On pouvait craindre un récit de vétéran avec ce que cela charrie de nostalgie et de narcissisme, mais le livre vaut mieux. Il éclaire une tranche d’histoire de la France du XXe siècle assez peu connue, celle qui a vu dans les années 1970-1980 se mêler un certain activisme politique indépendant des partis et groupuscules, et une délinquance enragée mais aussi éclairée (Jacques Mesrine, Charlie Bauer, en sont de bons exemples). À partir de là, il décrit, dans le temps de la désintégration de cette forme hybride et éphémère, le basculement rapide, à partir du mitterrandisme, de l’époque d’alors dans la nôtre qui certes rompt avec elle mais aussi, de façon plus secrète, malgré tout en hérite, y compris dans ses luttes : gilets jaunes, retraites, « émeutes ». À ceci près que « Les cabines téléphoniques ont disparu au profit des smartphones, les documents d’identité sont plastifiés et munis d’une puce électronique », etc. : on mesure tout l’écart entre ces années-là, où la clandestinité était encore possible, d’avec notre présent sécuritaire et sous surveillance.
Celles et ceux qui ont connu ou au moins approché la mouvance radicale d’il y a un demi-siècle y retrouveront bien des traits familiers, qu’il s’agisse des musiques omniprésentes, des combines et arnaques, du climat du collectif dans sa spontanéité.
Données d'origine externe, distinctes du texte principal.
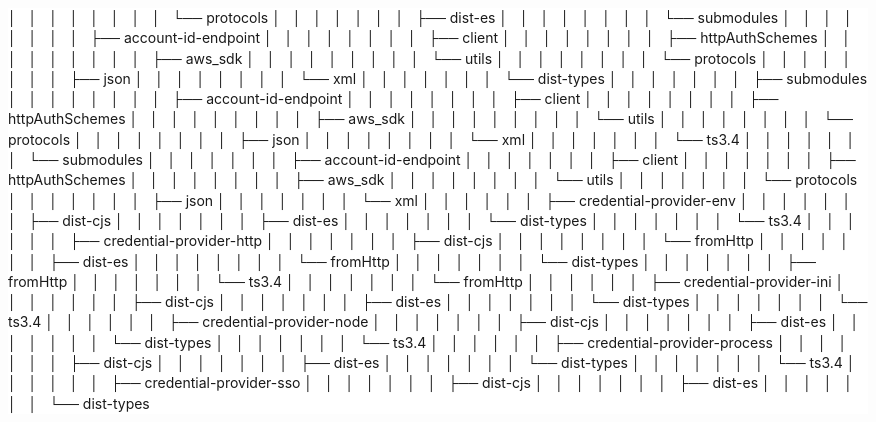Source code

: │   │   │   │   │   │           │   │       └── protocols
│   │   │   │   │   │           │   ├── dist-es
│   │   │   │   │   │           │   │   └── submodules
│   │   │   │   │   │           │   │       ├── account-id-endpoint
│   │   │   │   │   │           │   │       ├── client
│   │   │   │   │   │           │   │       ├── httpAuthSchemes
│   │   │   │   │   │           │   │       │   ├── aws_sdk
│   │   │   │   │   │           │   │       │   └── utils
│   │   │   │   │   │           │   │       └── protocols
│   │   │   │   │   │           │   │           ├── json
│   │   │   │   │   │           │   │           └── xml
│   │   │   │   │   │           │   └── dist-types
│   │   │   │   │   │           │       ├── submodules
│   │   │   │   │   │           │       │   ├── account-id-endpoint
│   │   │   │   │   │           │       │   ├── client
│   │   │   │   │   │           │       │   ├── httpAuthSchemes
│   │   │   │   │   │           │       │   │   ├── aws_sdk
│   │   │   │   │   │           │       │   │   └── utils
│   │   │   │   │   │           │       │   └── protocols
│   │   │   │   │   │           │       │       ├── json
│   │   │   │   │   │           │       │       └── xml
│   │   │   │   │   │           │       └── ts3.4
│   │   │   │   │   │           │           └── submodules
│   │   │   │   │   │           │               ├── account-id-endpoint
│   │   │   │   │   │           │               ├── client
│   │   │   │   │   │           │               ├── httpAuthSchemes
│   │   │   │   │   │           │               │   ├── aws_sdk
│   │   │   │   │   │           │               │   └── utils
│   │   │   │   │   │           │               └── protocols
│   │   │   │   │   │           │                   ├── json
│   │   │   │   │   │           │                   └── xml
│   │   │   │   │   │           ├── credential-provider-env
│   │   │   │   │   │           │   ├── dist-cjs
│   │   │   │   │   │           │   ├── dist-es
│   │   │   │   │   │           │   └── dist-types
│   │   │   │   │   │           │       └── ts3.4
│   │   │   │   │   │           ├── credential-provider-http
│   │   │   │   │   │           │   ├── dist-cjs
│   │   │   │   │   │           │   │   └── fromHttp
│   │   │   │   │   │           │   ├── dist-es
│   │   │   │   │   │           │   │   └── fromHttp
│   │   │   │   │   │           │   └── dist-types
│   │   │   │   │   │           │       ├── fromHttp
│   │   │   │   │   │           │       └── ts3.4
│   │   │   │   │   │           │           └── fromHttp
│   │   │   │   │   │           ├── credential-provider-ini
│   │   │   │   │   │           │   ├── dist-cjs
│   │   │   │   │   │           │   ├── dist-es
│   │   │   │   │   │           │   └── dist-types
│   │   │   │   │   │           │       └── ts3.4
│   │   │   │   │   │           ├── credential-provider-node
│   │   │   │   │   │           │   ├── dist-cjs
│   │   │   │   │   │           │   ├── dist-es
│   │   │   │   │   │           │   └── dist-types
│   │   │   │   │   │           │       └── ts3.4
│   │   │   │   │   │           ├── credential-provider-process
│   │   │   │   │   │           │   ├── dist-cjs
│   │   │   │   │   │           │   ├── dist-es
│   │   │   │   │   │           │   └── dist-types
│   │   │   │   │   │           │       └── ts3.4
│   │   │   │   │   │           ├── credential-provider-sso
│   │   │   │   │   │           │   ├── dist-cjs
│   │   │   │   │   │           │   ├── dist-es
│   │   │   │   │   │           │   └── dist-types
Si nostalgie il y a chez Dell’Umbria, elle tient surtout aux amitiés, et à l’émotion qu’il éprouve encore au souvenir des disparus, ou de leurs proches. La description des méthodes d’escroquerie aux chèques laisse rêveur : artisanat et bricolage, quand aujourd’hui personne ne peut plus voler la banque comme le faisaient en douceur les Os Cangaceiros (rien à voir avec « le Milieu » : « Nous n’avions rien à faire avec des gens qui s’adonnaient à des activités aussi infectes que le proxénétisme ou le narcotrafic. Et qui plus est, osaient afficher une respectabilité bourgeoise »).
Qu’il s’agisse de la critique de la gauche des partis et des syndicats (un « racket politique »), du récit des luttes dans les usines et les prisons, de réflexions sur la façon dont a été détruit par « le parcage des supporters » un mouvement naissant de révolte « hooliganiste » autour du foot, ou de digressions sur la « religiosité populaire » et la puissance critique des « mouvements millénaristes », l’auteur livre une « célébration du passé » qu’il voudrait au service d’une « célébration du lendemain ». L’excipit, en forme de bilan, est d’humeur pensive : « Chacun à notre manière, nous sommes restés pris par la révolte et l’inquiétude qui nous habitaient alors ».

Jérôme Delclos

« Du fric ou on vous tue ! »
Allèssi Dell’Umbria
Éditions des mondes à faire, 170 pages, 16

Cours, camarade… Par Jérôme Delclos
Le Matricule des Anges n°251 , mars 2024.